Нагрузка на анонимную сеть Tor продолжает расти по экспоненте и уже достигла 2.5 млн активных пользователей (10 августа было 500 тысяч, а в конце августа 1.4 млн). В настоящее время сеть уже вплотную приблизилась к верхней планке её аппаратных и программных возможностей, последние дни наблюдается заметный рост задержек на обработку запросов, некоторые шлюзы перестают справляться с наплывом соединений.
Как и предполагалось, причиной роста трафика является ботнет, использующий Tor для обмена управляющими запросами. Заблокировать аномальный трафик от ботнета не представляется возможным, так как его активность аналогична рекомендованному стабильному выпуску клиента Tor.
В связи с этим разработчики Tor рекомендуют пользователям перейти на Tor 0.2.4.17-rc и ожидаемый сегодня экспериментальный выпуск Tor Browser 2.4.17, в которых включена поддержка нового метода установки соединений NTor, предоставляющего более высокий уровень безопасности в сочетании с меньшей нагрузкой на обработку запросов. Старый метод TAP требует выполнения достаточно ресурсоёмких операций с публичными ключами, что приводит к полной нагрузке на CPU на шлюзах.
Шлюзы не справляются и отвергают запросы, что приводит к лавинообразному росту повторных попыток. NTor избавлен от недостатков TAP и выставлен как более приоритетный метод, что позволяет обрабатывать запросы от клиентов с поддержкой NTor в первую очередь, откладывая запросы от старых клиентов и в том числе от ботнета.

anti-malware.ru

----------

Надоело быть жертвой? Стань профи по информационной безопасности, получай самую свежую информацию об угрозах и средствах защиты от ведущего российского аналитического центра Anti-Malware.ru:

----------


## Татарин

Это было весьма предсказуемо. Еще месяц назад, когда появился Сноуден - стало интересно, кому это нужно? Qui prodest, так сказать. Ничего ведь особо нового он не сказал. Раздували больше, чем есть есть по смыслу. Факты, конечно, неприятные, но далеко не новость и тем более не так громко обсуждаемая.
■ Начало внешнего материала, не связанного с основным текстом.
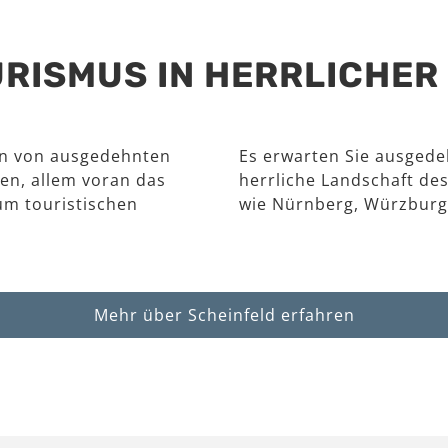
RISMUS IN HERRLICHE
en von ausgedehnten
Es erwarten Sie ausgede
en, allem voran das
herrliche Landschaft des
um touristischen
wie Nürnberg, Würzburg
Mehr über Scheinfeld erfahren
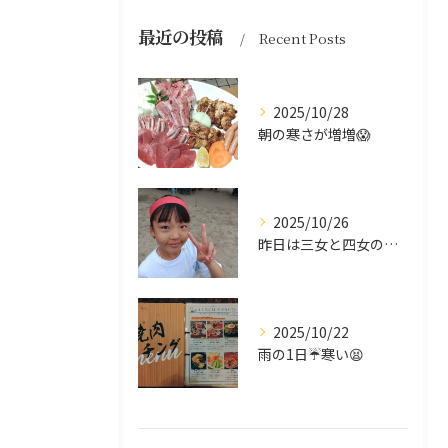
最近の投稿
Recent Posts
2025/10/28
朝の寒さが増増😱
2025/10/26
昨日は三女と四女の運動会🥰
2025/10/22
雨の1日☔寒い😫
Понятнее стало, когда в сети пошла активная пропаганда Tor, хотя когда-то я собирал информацию о ней по крупицам. Сейчас - качай и устанавливай на здоровье, хоть промежуточным, хоть конечным узлом, хоть просто "курьером". В свете событий в европе, когда показали, что Tor сам по себе не панацея, есть весьма и весьма вероятность, что некие "условные" спецслужбы поднаторели в контроле Tor сетей и хотят втихую пересадить на них тех, кому есть что скрывать (а кто безгрешен...)

Где-то в районе зимы пошла дикая чистка дип-нета (torrent доменов и иже с ним) с неугодным и противозаконным содержанием. Конечно, по отдельности - бред параноика, но в сумме...

----------